Try to write some Haskell, and come back when you get a confusing type error.
You should think of static typing as a benefit -- it checks a lot of things for you, and the more you lean on it, the less things you have to test for. In addition, it enables the compiler to make your code much faster.
Well for one you can't create a list containing multiple types of values without wrappers (like to get a list that may contain a string or an int, you'd have to create a list of Either Int String and wrap each item in a Left or a Right).
You also can't define a function that may return multiple types of values (like if someCondition then 1 else "this won't compile"), again, without using wrappers.

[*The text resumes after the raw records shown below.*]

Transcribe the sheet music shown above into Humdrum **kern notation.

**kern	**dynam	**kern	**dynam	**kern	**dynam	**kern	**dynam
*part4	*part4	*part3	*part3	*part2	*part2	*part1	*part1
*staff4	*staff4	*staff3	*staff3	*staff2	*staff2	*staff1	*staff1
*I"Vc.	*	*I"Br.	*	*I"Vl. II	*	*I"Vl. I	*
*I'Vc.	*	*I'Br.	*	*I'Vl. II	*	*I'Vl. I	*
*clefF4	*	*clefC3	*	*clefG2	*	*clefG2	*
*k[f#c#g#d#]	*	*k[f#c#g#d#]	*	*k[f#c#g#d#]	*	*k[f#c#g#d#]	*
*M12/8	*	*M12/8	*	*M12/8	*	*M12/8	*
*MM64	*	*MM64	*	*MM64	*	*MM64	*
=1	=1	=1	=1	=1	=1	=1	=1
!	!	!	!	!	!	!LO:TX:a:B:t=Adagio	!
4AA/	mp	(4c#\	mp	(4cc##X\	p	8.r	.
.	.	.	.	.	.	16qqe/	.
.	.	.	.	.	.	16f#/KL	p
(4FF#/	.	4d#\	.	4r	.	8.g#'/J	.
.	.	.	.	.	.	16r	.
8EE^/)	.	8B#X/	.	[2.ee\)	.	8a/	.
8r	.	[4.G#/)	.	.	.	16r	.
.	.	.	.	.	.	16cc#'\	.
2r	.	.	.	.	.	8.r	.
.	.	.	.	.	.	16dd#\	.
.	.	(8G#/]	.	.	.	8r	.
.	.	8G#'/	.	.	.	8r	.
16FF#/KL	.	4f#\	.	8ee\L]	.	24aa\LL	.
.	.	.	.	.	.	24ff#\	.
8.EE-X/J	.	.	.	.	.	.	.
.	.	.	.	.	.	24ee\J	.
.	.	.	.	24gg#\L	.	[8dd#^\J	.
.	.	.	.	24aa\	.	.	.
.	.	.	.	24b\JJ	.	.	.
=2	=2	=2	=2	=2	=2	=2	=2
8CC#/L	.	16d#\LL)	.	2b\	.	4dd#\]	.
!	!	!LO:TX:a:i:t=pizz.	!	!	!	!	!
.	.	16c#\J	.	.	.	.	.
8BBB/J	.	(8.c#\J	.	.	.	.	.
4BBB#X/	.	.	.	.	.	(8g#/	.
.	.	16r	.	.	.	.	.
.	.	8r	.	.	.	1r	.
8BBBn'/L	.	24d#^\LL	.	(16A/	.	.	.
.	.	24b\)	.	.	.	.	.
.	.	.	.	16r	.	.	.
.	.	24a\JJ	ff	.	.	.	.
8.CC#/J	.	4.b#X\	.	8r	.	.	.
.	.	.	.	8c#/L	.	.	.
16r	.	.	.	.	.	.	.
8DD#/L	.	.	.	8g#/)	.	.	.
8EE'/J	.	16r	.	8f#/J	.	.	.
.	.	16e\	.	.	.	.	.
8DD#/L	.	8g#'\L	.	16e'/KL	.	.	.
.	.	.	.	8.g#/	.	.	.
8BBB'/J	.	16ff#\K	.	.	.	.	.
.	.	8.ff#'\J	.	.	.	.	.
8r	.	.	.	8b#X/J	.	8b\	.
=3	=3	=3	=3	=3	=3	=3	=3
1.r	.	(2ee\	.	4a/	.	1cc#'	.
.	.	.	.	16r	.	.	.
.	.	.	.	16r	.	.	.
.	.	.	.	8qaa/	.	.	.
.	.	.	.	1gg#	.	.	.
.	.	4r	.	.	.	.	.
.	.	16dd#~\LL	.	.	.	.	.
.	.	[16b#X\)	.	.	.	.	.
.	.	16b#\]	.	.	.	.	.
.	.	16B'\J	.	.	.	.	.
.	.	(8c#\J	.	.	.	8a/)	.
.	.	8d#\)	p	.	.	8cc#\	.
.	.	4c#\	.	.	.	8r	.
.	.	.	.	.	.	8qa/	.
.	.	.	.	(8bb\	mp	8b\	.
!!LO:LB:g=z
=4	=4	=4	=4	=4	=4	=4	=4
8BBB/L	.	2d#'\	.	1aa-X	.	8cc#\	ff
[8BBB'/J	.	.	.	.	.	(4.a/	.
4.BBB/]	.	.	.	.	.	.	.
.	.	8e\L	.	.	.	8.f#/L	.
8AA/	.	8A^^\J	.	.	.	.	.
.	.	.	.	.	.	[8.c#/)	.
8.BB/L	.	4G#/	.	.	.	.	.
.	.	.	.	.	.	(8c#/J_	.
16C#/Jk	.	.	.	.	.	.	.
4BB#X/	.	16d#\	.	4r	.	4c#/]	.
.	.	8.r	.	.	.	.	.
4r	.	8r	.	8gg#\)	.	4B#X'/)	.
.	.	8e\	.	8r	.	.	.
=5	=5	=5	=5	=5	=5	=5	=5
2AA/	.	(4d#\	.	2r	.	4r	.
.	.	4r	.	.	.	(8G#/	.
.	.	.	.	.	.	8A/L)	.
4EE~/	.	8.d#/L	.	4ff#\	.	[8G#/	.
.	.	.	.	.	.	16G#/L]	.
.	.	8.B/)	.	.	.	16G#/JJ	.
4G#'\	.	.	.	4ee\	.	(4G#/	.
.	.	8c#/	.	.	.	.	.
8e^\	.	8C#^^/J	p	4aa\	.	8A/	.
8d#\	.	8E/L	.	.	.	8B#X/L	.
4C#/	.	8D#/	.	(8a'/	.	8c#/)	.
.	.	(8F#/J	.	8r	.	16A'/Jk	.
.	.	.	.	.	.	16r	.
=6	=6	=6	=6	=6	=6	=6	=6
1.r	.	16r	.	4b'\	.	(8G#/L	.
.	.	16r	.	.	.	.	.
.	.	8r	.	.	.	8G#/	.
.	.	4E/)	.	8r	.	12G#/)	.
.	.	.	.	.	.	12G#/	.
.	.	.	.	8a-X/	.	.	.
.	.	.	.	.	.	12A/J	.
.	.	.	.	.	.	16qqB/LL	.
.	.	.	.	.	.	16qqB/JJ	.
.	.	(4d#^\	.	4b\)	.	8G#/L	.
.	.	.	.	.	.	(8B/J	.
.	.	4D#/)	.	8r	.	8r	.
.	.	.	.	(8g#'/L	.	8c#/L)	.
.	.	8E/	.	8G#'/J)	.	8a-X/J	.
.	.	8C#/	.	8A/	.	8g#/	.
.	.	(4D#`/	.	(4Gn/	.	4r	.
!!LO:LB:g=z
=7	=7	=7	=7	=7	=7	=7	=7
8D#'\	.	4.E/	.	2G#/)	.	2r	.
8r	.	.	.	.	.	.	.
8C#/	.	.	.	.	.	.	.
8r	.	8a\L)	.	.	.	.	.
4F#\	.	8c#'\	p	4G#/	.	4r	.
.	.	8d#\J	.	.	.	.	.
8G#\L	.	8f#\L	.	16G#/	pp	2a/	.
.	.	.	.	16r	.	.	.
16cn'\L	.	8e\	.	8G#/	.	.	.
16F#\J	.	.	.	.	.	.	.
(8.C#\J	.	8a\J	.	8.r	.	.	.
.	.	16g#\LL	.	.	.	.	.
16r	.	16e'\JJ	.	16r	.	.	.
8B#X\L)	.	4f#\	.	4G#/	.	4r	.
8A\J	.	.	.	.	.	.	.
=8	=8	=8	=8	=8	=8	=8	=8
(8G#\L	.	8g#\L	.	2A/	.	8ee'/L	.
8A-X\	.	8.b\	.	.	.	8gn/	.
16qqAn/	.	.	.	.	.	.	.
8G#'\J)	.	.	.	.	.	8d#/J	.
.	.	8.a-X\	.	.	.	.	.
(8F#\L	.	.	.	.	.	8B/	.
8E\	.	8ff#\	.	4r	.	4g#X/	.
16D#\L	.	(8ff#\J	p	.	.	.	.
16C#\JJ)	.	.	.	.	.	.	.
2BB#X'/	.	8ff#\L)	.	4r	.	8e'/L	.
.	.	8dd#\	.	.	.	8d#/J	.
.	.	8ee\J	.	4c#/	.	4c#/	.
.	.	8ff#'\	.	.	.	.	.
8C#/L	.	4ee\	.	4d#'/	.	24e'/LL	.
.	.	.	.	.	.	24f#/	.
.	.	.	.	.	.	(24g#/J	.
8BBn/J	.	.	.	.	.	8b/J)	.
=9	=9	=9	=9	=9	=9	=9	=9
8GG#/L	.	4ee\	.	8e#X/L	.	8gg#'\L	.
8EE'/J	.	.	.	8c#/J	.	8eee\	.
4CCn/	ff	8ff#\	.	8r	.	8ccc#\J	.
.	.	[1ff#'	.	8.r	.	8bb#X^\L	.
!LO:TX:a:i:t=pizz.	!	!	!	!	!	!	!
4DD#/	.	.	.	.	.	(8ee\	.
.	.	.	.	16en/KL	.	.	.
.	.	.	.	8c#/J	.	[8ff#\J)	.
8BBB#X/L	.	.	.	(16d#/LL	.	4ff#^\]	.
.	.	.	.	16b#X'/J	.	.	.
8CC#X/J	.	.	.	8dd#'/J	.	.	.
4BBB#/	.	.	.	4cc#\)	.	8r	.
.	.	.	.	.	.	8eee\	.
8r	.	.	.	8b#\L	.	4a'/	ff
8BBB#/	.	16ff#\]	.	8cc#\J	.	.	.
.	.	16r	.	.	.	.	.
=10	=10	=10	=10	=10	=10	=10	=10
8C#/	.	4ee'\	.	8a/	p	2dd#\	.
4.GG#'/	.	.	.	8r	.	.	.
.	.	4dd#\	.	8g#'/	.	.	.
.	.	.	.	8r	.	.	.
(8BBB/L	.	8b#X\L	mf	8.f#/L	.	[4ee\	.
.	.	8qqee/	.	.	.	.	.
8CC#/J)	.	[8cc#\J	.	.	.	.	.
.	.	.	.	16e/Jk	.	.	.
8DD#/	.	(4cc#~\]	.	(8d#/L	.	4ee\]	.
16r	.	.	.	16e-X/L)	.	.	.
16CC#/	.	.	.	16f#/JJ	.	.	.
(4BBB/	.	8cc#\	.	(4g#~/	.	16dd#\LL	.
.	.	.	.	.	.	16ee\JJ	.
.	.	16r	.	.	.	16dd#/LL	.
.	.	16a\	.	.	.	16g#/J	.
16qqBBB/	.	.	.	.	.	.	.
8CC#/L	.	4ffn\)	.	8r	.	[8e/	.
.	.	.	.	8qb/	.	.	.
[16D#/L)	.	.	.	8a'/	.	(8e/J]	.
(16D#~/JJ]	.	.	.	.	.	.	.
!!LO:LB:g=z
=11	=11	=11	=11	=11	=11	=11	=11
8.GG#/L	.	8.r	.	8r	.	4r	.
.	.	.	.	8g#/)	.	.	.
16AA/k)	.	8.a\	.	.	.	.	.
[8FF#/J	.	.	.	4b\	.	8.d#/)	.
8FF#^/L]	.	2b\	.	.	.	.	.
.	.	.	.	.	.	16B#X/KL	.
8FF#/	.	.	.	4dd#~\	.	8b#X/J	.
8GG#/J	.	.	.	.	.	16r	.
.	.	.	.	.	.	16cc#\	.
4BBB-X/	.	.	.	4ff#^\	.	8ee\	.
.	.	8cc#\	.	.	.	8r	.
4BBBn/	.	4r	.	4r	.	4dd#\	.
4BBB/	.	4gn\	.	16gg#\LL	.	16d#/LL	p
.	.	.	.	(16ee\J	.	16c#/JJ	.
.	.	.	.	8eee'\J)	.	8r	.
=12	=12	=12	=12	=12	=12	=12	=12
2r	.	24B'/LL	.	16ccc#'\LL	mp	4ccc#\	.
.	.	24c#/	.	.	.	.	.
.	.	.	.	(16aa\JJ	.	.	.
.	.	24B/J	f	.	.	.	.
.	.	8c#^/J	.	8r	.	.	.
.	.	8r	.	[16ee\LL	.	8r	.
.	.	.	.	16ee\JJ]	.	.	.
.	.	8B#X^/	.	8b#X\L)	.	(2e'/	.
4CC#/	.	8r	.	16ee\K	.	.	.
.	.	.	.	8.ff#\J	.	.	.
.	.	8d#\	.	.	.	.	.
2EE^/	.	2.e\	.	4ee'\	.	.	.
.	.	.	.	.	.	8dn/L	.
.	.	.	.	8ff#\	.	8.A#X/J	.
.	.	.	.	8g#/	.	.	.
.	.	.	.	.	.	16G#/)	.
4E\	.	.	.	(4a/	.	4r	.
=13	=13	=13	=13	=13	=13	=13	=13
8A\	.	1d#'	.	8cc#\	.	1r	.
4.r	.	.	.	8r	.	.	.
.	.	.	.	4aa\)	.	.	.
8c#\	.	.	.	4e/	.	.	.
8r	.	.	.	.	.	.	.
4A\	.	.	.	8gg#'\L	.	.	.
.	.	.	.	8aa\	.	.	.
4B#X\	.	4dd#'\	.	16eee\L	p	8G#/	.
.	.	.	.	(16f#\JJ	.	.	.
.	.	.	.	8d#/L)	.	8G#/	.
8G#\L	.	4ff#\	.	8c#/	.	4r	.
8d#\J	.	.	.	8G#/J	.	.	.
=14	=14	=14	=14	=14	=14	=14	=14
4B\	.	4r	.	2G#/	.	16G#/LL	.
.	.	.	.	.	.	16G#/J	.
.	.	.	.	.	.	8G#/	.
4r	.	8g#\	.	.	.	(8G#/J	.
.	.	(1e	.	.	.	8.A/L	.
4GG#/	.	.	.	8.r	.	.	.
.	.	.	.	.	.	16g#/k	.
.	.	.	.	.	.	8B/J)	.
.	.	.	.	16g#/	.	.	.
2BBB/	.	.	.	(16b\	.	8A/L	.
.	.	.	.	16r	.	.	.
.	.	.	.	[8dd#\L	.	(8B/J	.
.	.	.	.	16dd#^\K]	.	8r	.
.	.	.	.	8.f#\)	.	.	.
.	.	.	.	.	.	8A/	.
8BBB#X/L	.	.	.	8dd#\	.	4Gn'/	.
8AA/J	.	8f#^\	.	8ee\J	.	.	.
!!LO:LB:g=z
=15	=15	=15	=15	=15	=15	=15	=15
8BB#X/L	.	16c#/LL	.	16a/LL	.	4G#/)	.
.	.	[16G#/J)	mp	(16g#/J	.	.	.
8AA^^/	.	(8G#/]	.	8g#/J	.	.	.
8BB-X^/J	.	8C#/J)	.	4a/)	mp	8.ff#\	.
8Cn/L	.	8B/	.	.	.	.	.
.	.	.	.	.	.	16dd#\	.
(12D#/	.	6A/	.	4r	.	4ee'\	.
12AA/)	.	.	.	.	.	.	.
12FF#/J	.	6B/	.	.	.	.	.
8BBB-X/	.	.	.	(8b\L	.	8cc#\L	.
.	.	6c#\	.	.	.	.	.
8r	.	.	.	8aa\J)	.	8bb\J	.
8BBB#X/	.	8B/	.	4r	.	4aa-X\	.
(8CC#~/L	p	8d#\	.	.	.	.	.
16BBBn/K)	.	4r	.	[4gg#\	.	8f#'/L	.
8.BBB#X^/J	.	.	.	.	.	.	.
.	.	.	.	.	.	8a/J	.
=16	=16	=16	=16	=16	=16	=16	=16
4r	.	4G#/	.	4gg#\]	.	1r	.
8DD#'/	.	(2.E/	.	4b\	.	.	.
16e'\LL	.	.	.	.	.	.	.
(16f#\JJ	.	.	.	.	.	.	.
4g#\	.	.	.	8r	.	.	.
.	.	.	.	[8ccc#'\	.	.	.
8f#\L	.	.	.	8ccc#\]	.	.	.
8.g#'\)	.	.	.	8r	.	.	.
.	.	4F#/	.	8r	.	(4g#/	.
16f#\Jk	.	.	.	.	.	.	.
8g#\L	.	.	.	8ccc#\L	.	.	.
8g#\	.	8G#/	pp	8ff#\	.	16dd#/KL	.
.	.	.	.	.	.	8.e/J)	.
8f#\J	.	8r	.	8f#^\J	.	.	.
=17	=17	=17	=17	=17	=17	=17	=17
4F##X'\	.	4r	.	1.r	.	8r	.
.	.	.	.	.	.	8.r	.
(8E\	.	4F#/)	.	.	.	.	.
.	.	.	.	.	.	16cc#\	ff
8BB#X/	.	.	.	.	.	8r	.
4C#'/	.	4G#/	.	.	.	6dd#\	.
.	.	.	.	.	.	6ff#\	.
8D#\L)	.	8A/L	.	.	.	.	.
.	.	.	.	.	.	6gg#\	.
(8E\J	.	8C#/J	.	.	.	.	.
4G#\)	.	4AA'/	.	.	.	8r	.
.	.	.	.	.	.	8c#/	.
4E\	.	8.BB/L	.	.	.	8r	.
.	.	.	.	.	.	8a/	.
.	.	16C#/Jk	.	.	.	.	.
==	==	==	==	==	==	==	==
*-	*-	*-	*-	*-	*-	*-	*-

Like Chris said, this is one objective question (what can a dynamically typed language do that a statically typed one can't?) and one subjective question (can I use Haskell without static typing being a hindrance). So you're going to get mostly subjective answers, because the first question is not as interesting.
For me, the biggest hindrance was Haskell's IO type, because I had to stop and think about what code does I/O and what code doesn't, and explicitly pass information between the two. Everything else was pretty easy. If you commonly write
if someCondition:
return 1
else:
return "other"
Then you're making your own problems, Python just doesn't stop you from doing it. Haskell will, and that's about the only difference. The only exception is that this is sort of common in Python:
if someErrorCondition:
return None
else:
return NewItem(Success)
You can't do that in Haskell because there is no common None object. But there are easy ways to work around it.
I did find the type errors confusing at first, but I learned to read them in about a week.
I want to echo Don's advice: just try writing some Haskell and come back when you get a confusing type error.